Among the entries that follow, the required portion opens with the line containing "для нас как вторая мама. Нам повезло" and closes with the line containing "предварительного начисления и". Give that portion again exactly, and nothing else.

Extracted information:
--- --- ---

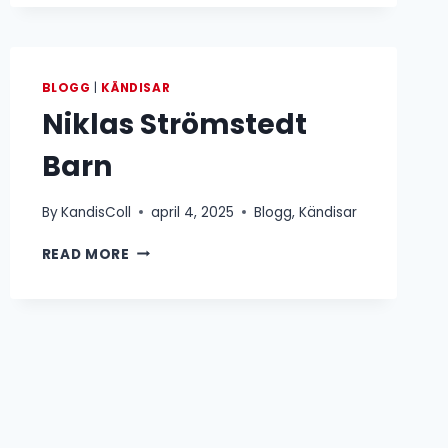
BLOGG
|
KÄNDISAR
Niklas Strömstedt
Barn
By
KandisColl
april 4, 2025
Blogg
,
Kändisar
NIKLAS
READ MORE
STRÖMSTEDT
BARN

--- --- ---

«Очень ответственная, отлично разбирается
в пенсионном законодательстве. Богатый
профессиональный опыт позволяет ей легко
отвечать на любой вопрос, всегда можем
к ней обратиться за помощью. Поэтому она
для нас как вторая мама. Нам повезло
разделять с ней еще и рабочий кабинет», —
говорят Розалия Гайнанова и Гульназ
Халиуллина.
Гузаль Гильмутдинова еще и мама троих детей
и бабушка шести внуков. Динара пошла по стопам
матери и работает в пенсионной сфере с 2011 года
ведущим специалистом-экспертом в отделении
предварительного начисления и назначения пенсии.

--- --- ---

Answer box:
для нас как вторая мама. Нам повезло
разделять с ней еще и рабочий кабинет», —
говорят Розалия Гайнанова и Гульназ
Халиуллина.
Гузаль Гильмутдинова еще и мама троих детей
и бабушка шести внуков. Динара пошла по стопам
матери и работает в пенсионной сфере с 2011 года
ведущим специалистом-экспертом в отделении
предварительного начисления и назначения пенсии.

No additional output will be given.